Senior AI Engineer
Senior AI Engineer
We're looking for an exceptional AI Engineer who can take AI products from idea to production. This is not a prompt-engineering role. We need someone who deeply understands modern AI systems, can conduct research, design architectures, build production-grade solutions, and deploy scalable AI products used by real users.
You will be expected to work across the entire AI stack: research, experimentation, agent systems, RAG, backend engineering, infrastructure, deployment, optimization, and monitoring.
What You'll Do
- Design and build AI-powered products from scratch, from concept to production.
- Research and evaluate new AI technologies, frameworks, models, and architectures.
- Build advanced AI agents capable of reasoning, planning, tool usage, memory management, and multi-step task execution.
- Design and implement sophisticated RAG systems with retrieval optimization, hybrid search, reranking, memory, and knowledge management.
- Architect end-to-end AI workflows, orchestration systems, and autonomous agent pipelines.
- Integrate LLMs with APIs, databases, third-party services, and enterprise systems.
- Deploy and maintain production-grade AI infrastructure with reliability, scalability, and observability in mind.
- Optimize model performance, latency, cost, context management, and inference workflows.
- Design evaluation frameworks, benchmarking systems, and AI quality monitoring.
- Work closely with product and business teams to rapidly experiment, validate ideas, and ship features.
- Drive technical decisions related to AI architecture and long-term platform strategy.
- Stay ahead of developments in the AI ecosystem and continuously introduce new approaches when beneficial.
Requirements
- Strong software engineering background with proven experience building production systems.
- Expert-level Python skills and solid backend engineering fundamentals.
- Deep understanding of LLMs, AI agents, RAG architectures, embeddings, vector databases, and orchestration frameworks.
- Experience designing and deploying production AI applications used by real users.
- Strong understanding of prompt engineering, context management, tool calling, memory systems, and agent planning.
- Experience building scalable backend services, APIs, asynchronous systems, and distributed architectures.
- Familiarity with cloud infrastructure and deployment workflows.
- Ability to independently research unfamiliar problems and turn findings into working solutions.

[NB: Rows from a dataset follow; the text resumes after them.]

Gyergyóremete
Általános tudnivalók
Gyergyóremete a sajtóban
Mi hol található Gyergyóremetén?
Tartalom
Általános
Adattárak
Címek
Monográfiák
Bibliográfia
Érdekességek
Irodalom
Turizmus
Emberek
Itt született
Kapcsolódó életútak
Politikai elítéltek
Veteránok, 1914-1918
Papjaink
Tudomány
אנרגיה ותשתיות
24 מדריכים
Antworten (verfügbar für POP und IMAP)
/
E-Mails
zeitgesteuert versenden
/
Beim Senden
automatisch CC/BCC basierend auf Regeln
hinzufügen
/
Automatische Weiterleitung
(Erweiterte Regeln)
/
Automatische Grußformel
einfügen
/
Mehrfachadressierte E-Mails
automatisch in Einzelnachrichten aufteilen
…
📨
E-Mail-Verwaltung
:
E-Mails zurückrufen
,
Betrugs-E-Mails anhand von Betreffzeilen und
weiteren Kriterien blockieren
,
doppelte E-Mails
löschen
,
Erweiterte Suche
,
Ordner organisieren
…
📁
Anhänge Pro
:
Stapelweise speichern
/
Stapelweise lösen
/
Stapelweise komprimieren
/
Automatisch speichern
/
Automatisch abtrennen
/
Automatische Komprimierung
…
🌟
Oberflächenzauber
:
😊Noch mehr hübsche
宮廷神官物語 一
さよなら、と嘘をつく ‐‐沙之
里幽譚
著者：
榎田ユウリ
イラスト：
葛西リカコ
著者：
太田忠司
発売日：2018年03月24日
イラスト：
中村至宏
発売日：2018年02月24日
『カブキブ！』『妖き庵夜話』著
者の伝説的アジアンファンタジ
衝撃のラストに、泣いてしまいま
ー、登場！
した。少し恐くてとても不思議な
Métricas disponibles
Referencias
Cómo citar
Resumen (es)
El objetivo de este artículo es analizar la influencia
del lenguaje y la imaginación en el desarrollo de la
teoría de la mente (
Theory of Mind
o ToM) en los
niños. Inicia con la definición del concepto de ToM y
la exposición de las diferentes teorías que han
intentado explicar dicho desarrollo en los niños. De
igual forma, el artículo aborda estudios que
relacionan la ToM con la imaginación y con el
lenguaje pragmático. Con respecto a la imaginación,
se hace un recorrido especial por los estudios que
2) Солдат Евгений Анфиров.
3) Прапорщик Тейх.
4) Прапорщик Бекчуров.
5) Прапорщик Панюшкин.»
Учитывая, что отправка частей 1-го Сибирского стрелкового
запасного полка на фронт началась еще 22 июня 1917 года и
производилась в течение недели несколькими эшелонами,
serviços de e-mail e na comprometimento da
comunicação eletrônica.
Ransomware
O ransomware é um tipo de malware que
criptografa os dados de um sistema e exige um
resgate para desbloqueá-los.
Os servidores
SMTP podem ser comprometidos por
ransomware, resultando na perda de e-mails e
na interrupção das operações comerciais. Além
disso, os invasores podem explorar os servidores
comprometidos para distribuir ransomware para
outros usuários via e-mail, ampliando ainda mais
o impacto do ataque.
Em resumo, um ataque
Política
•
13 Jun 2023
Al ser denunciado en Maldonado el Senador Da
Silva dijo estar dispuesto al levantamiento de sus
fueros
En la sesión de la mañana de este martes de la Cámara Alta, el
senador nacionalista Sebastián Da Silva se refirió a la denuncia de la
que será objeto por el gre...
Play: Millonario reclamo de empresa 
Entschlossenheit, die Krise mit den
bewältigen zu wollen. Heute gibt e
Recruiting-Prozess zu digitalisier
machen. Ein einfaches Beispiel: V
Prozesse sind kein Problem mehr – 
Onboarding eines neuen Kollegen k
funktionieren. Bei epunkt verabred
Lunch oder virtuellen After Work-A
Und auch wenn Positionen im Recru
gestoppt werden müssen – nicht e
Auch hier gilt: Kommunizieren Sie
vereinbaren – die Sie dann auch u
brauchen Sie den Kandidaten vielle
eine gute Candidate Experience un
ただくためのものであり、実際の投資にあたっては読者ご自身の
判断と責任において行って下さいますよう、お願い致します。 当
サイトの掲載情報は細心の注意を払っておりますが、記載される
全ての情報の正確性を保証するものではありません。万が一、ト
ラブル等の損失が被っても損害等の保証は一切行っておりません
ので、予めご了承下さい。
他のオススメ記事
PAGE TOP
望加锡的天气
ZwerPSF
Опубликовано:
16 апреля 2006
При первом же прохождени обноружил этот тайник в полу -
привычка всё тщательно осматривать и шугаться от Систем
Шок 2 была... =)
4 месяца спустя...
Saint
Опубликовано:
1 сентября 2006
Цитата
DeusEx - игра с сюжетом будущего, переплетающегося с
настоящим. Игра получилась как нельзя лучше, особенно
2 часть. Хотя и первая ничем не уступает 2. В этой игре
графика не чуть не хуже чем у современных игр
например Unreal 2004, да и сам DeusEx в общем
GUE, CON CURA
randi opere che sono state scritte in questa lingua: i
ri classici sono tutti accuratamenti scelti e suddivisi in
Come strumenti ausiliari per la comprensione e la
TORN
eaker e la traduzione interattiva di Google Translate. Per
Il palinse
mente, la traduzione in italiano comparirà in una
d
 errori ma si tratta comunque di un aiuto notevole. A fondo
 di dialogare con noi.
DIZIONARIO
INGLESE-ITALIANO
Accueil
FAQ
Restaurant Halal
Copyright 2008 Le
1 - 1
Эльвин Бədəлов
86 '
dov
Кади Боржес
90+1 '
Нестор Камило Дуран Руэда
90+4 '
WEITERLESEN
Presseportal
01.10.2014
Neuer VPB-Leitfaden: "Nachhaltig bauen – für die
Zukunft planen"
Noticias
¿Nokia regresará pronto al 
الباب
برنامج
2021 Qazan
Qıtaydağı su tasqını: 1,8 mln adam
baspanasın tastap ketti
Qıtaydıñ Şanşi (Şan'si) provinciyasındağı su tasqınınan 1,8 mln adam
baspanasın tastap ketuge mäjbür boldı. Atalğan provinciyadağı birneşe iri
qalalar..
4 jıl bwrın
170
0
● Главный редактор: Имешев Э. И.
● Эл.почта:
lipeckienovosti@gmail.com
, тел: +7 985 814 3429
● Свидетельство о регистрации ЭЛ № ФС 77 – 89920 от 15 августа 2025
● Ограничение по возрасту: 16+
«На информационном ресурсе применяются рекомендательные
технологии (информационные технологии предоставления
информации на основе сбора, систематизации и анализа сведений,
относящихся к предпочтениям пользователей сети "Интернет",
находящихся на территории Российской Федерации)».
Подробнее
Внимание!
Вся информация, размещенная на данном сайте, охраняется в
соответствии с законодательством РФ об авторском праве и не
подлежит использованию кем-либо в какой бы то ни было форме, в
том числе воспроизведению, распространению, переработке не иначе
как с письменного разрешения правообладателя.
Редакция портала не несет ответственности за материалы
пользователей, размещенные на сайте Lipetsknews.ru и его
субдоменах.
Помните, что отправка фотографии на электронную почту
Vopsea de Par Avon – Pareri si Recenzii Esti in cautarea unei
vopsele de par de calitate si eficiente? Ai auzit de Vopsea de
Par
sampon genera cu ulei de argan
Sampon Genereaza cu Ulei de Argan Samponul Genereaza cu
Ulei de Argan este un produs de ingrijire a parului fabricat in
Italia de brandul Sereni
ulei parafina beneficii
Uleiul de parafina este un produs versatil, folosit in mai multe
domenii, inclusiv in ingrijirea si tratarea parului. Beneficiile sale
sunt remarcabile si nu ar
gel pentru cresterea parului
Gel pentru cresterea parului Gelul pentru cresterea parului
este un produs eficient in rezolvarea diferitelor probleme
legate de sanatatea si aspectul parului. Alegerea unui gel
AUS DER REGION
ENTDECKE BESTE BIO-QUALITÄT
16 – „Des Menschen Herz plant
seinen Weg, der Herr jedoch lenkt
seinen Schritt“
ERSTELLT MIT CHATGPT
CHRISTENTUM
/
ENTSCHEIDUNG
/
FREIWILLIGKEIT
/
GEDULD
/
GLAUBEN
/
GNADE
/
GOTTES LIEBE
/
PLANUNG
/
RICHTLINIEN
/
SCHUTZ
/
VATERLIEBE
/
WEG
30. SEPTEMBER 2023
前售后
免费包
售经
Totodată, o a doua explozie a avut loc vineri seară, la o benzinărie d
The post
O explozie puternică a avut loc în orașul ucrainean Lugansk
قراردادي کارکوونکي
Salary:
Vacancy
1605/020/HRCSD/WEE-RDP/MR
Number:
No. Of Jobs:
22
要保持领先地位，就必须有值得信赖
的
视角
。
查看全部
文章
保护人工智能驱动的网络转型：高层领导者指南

- Strong system design, debugging, and problem-solving skills.
- Comfortable working in fast-moving environments with high ownership.
Preferred Experience
- Experience with LangGraph, OpenAI SDK, MCP, AutoGen, CrewAI, OpenHands, OpenClaw, or similar agent frameworks.
- Experience building autonomous agents and multi-agent systems.
- Experience with local and self-hosted models (Llama, Qwen, DeepSeek, Mistral, etc.).
- Experience with vector databases, knowledge retrieval systems, and search infrastructure.
- Experience with Docker, Kubernetes, Redis, PostgreSQL, message queues, and distributed systems.
- Experience with AI evaluation, guardrails, observability, and monitoring.
- Understanding of AI security, prompt injection, jailbreaking, sandboxing, and agent safety.
- Experience fine-tuning models, synthetic data generation, or AI research projects is a strong plus.